Overview of Metal Men-related comics collections
| Title | Material collected | Published date | ISBN |
|---|---|---|---|
| The Metal Men Archives Volume 1 | Metal Men #1–5, Showcase #37–40 | July 2006 | 978-1401207748 |
| The Metal Men Archives Volume 2 | Metal Men #6–20 | June 2013 | 978-1401238674 |
| Showcase Presents: Metal Men Volume 1 | Metal Men #1–15, Showcase #37–40, The Brave and the Bold #55 | October 2007 | 978-1401215590 |
| Showcase Presents: Metal Men Volume 2 | Metal Men #16–36, The Brave and the Bold #66 | September 2008 | 978-1401219765 |
| Metal Men | Metal Men (vol. 3) #1–8 | September 2008 | 978-1401218454 |
| Metal Men: Full Metal Jacket | Material from Legends of Tomorrow #1–6 | December 2016 | 978-1401265175 |
| Metal Men: Elements of Change | Metal Men (vol. 4) #1–12 | April 2021 | 978-1779508089 |

==In other media==
===Television===

- Due to the success of The Superman/Aquaman Hour of Adventure from the 1960s, Filmation planned to produce pilots for multiple DC heroes, with one of the concept drawings featuring the Metal Men. Those plans were cancelled when CBS secured the animation rights to Batman following the success of Batman (1966).
- The Metal Men and their combined Alloy form appear in Batman: The Brave and the Bold, with Gold voiced by Lex Lang, Lead by Bill Fagerbakke, Platinum by Hynden Walch, Mercury by Corey Burton, Iron by Brian Bloom, and Tin by Dee Bradley Baker.
- The Metal Men appear in a self-titled segment of DC Nation Shorts, with Gold and Lead voiced by Tom Kenny, Platinum and Tin by Hynden Walch, and Mercury and Iron by Corey Burton.

===Film===
- The Metal Men make a cameo appearance in Justice League: The New Frontier.
- Alternate universe versions of the Metal Men appear in Justice League: Gods and Monsters, with Platinum voiced by Grey DeLisle and Tin again by Dee Bradley Baker while the rest are silent. Platinum was created to disguise herself as Will Magnus' wife Tina, Tin serves as Will's butler, and three unnamed Metal Men were designed to mimic the powers of Superman, Batman, and Wonder Woman to frame them for murder so that Magnus could gain access to their technology.
- The Metal Men appear in DC Super Hero Girls: Intergalactic Games, with Lead voiced by Khary Payton, Iron by Greg Cipes, and Platinum again by Grey DeLisle.
- In 2012, Barry Sonnenfeld was in talks with Warner Bros. to make a live-action film about the Metal Men.

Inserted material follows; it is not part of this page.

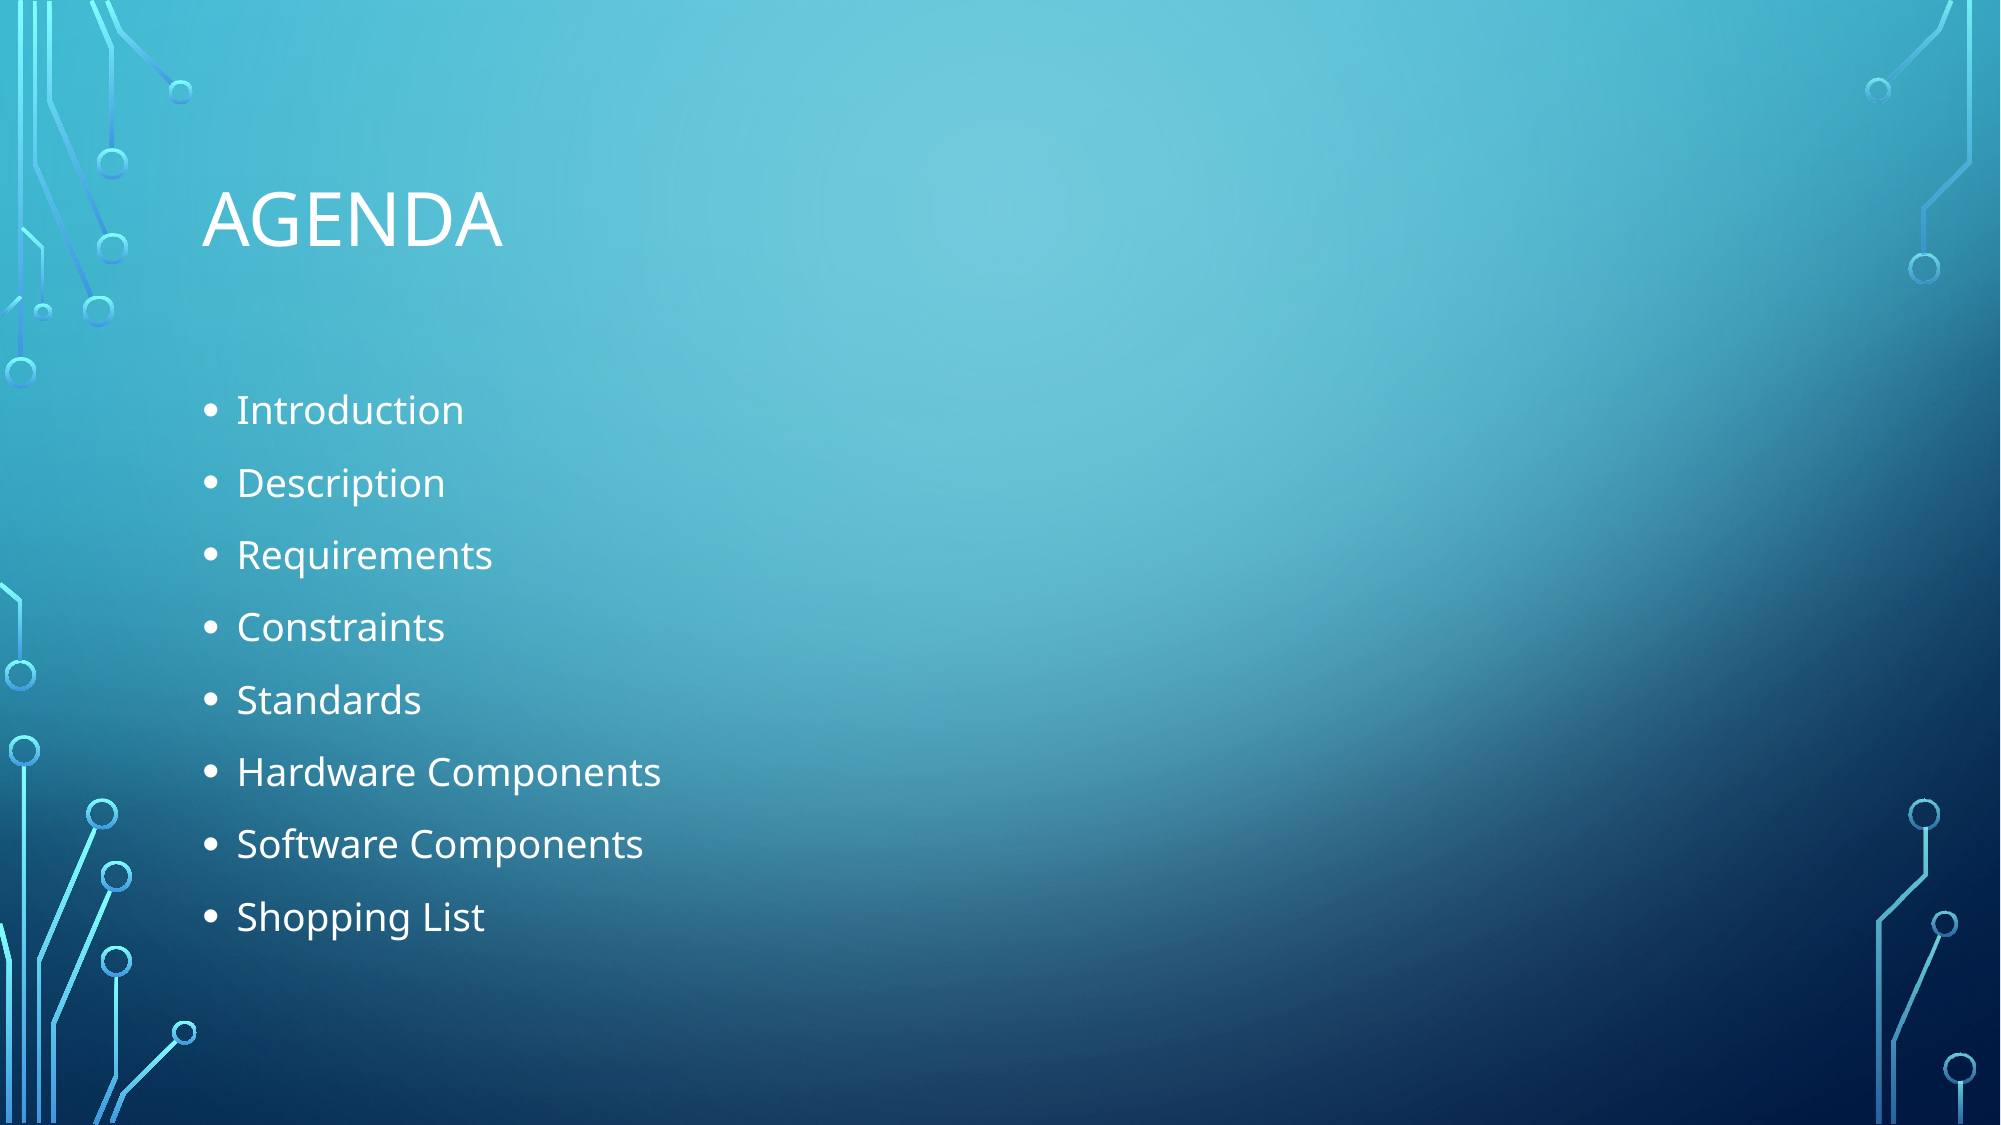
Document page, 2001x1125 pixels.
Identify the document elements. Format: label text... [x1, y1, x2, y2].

title Agenda [187, 101, 1813, 344]
list Introduction Description Requirements Constraints Standards Hardware Components Software Components Shopping List [187, 369, 1813, 950]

The film was listed as part of the DC Extended Universe in October 2021.
- As of December 2021, a separate animated Metal Men film is currently in development, with John Musker and Ron Clements directing, producing, and writing the film and Celeste Ballard co-writing.
- The Metal Men make a cameo appearance in Justice League: Crisis on Infinite Earths.

===Video games===
- Platinum appears in Lego Batman 3: Beyond Gotham.
- The Metal Men appear in Scribblenauts Unmasked: A DC Comics Adventure.

===Miscellaneous===
- Frank Zappa and Captain Beefheart's song "Metal Man Has Won His Wings" is inspired by the Metal Men.
- The Metal Men appear in Batman Beyond (vol. 2). This version of the group was created by Will Magnus after he was forcibly recruited into Project Cadmus years prior. Refusing to help them, Magnus deactivated the Metal Men, destroyed their bodies, and gave their responsometers to people that he trusted. In the 2040s, the organization Undercloud, led by the anarchist Rebel-1, locate and reactivate the Metal Men until Batman and his friend Max Gibson free them. Bruce Wayne later informs the Metal Men of Magnus' fate, convinces them to continue his dream of protecting Earth, and gives them the Injustice Gang's former satellite to use as their own headquarters.